On September 28, 2018, the combined effect of a 7.5 magnitude earthquake, tsunami and soil liquefaction process caused tremendous damage in the Palu area. The United Nations estimated that the combined effect phenomenon caused more than 2,100 fatalities, nearly 79,000 displacements and resulted in more than 68,400 dwellings damaged 1 so spatial information and agile assessment methods were crucial to attend affected population.

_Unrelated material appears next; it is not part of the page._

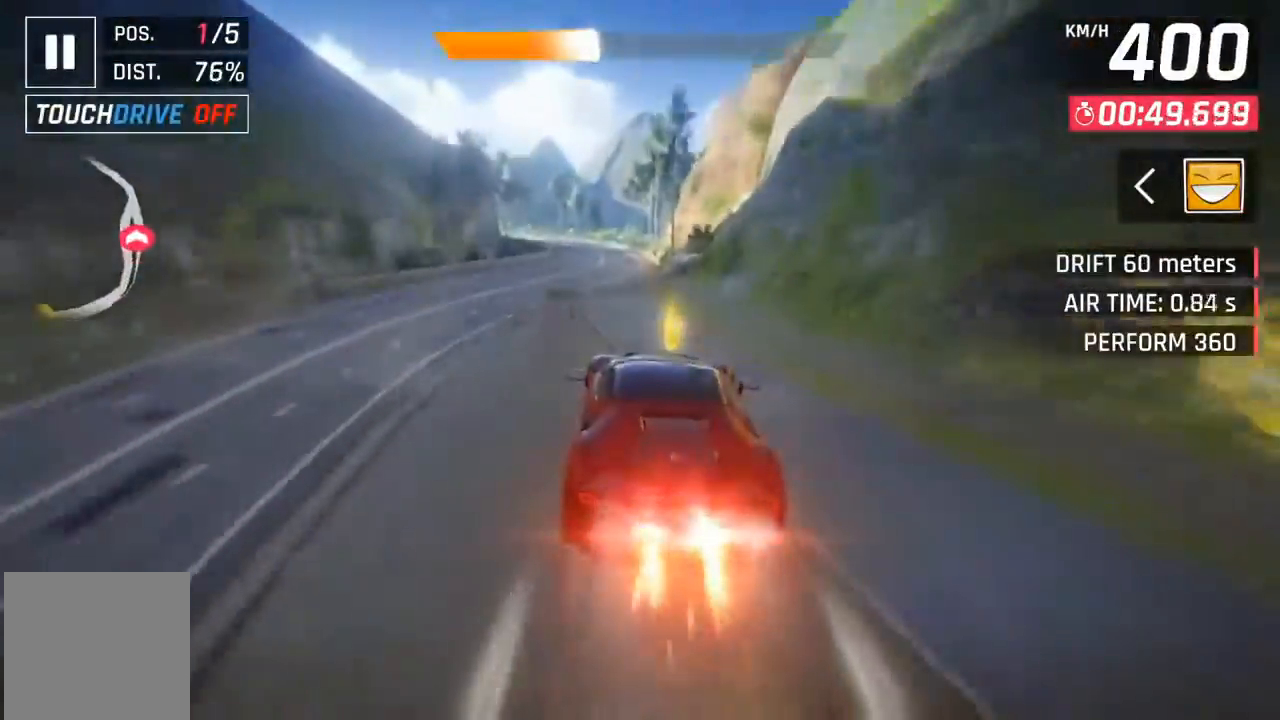
{"buttons": [], "left_stick": "center", "events": [[400, "X", "down"], [500, "X", "up"]]}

To address these needs, our team gathered information from different sources and developed a dataset for Palu. This dataset was included in the City Planning Labs tool, Suitability, and an index was developed to identify suitable and unsuitable areas for settlement relocation.
The Suitability dataset for Palu was built with more than 20 layers, including built-up area in selected years, nighttime lights, altitude, slope, proximity to commercial buildings, markets, schools, hospitals, clinics and risk areas. By combining layers, normalization rules, and filters, we developed 6 maps:
- Disaster prone area - direct impact
- Disaster prone area - on river setbacks
- Agricultural area
- National Park
- Settlement area
Priority areas were identified for each of these six categories, so the maps describe areas with a high suitability index for them.
For this case, we will only be detailing the methodology and results for the first map. To know more about the rest click here.
Disaster prone area - direct impact
To develop this map, we considered all areas with observed direct impacts of any of the natural events.
We then used the following layers for the development of the map: a) Distance to the disaster area: liquefaction; b) Distance to the disaster areas: affected zones.
A 200 meters buffer (area of influence) for all zones was included.
We obtained the following results (yellow highlights are affected areas and orange-to-red highlights represent the buffer):
This analysis was carried out to exemplify where priority-areas were identified for each land use category.
The present case study should serve as an example of how the Suitability tool and its methods can be used for spatial planning. Practitioners and decision makers are encouraged to test other combinations of layers, filters, normalization rules and weights to identify their own optimal locations.